I printed it now using ABS at 250°, look here:

ywW8cbD.jpg

and here:

tmEfu6Q.jpg

I printed like I presented on the image in #475, means the 'wings' of the inner part touching the glass plate.

I had no problems doing so, as you can see on the images.

If somebody is interested in the settings I used here they are.

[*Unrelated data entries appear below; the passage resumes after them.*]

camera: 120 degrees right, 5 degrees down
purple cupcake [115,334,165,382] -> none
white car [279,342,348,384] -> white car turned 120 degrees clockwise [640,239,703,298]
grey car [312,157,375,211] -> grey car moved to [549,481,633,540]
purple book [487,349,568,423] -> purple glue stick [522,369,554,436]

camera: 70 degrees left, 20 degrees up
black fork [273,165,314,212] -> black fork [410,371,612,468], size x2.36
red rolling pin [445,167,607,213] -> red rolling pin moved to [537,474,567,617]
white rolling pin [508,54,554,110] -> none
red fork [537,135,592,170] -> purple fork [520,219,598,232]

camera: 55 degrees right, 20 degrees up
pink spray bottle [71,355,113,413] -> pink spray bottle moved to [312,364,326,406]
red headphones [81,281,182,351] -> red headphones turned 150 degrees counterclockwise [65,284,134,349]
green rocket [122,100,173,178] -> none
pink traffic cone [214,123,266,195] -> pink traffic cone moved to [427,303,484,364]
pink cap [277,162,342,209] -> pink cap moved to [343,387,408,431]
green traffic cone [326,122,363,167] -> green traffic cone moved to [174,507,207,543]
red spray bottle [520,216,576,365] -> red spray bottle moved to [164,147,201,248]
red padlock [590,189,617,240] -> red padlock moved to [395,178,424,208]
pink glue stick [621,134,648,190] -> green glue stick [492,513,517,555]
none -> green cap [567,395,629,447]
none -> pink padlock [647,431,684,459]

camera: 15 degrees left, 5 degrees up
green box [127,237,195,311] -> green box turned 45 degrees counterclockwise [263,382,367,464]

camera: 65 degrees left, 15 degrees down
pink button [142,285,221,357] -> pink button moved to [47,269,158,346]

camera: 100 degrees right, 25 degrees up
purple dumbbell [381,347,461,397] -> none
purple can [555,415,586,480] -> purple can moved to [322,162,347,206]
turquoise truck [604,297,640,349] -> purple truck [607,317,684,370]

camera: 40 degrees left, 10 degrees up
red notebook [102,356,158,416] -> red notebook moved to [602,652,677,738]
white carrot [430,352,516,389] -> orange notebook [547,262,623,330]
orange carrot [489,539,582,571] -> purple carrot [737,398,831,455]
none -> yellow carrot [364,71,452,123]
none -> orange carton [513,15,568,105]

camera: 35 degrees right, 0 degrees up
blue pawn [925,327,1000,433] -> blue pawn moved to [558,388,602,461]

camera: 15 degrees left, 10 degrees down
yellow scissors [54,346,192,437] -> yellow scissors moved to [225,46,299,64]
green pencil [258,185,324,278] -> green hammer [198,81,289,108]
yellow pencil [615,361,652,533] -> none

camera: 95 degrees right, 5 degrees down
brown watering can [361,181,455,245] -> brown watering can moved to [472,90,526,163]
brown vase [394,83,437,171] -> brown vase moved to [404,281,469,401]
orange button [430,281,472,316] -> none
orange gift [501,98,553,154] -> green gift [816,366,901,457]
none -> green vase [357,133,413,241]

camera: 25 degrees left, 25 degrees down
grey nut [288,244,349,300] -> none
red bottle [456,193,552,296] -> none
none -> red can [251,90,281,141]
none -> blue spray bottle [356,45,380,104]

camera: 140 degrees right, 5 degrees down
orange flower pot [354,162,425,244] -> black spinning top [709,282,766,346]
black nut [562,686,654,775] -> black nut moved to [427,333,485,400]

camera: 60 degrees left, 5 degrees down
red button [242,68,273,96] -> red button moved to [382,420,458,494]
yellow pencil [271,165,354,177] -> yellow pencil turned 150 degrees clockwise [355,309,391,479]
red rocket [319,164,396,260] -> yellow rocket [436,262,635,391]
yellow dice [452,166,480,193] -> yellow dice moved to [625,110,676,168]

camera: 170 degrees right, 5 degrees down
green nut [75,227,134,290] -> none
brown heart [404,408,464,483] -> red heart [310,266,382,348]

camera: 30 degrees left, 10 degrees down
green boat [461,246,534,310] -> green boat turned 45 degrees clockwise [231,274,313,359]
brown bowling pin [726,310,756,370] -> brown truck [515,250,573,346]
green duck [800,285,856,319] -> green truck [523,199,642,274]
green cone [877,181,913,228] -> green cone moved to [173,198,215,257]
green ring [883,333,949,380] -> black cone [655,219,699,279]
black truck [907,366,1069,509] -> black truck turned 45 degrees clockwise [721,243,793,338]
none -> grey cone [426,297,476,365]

I did two single printjobs one by one.

- Layer height: 0.15

- Shell thickness: 1.0

- Enable retraction: activated with standard settings

- Fill denisty: 100%

- Print speed: 50

- Support type: none

- Platform adhesion type: none

- nozzle size (UM2 stock nozzle): 0.4

- Initial layer thickness: 0.2

- Initial layer width: 100

- Travel speed: 150

- Bottom layer speed: 30

- Infill speed: 100

- Top/bottom speed: 30

- Outer shell speed: 40

- Inner shell speed: 80

- Enable cooling fan: disabled

Printbed temperature: 90°

The first try I printed on the glass plate directly, but after around 10 layers the part came loose.

I put some 50mm Kapton tape on the glass and now it sticks strongly - even after cooling down.

So for small parts I really recommend to try Kapton tape!

Before putting both parts together I print the inner part again now. As Anders Olsson recommended I print the inner part upside down now, like in the STL file.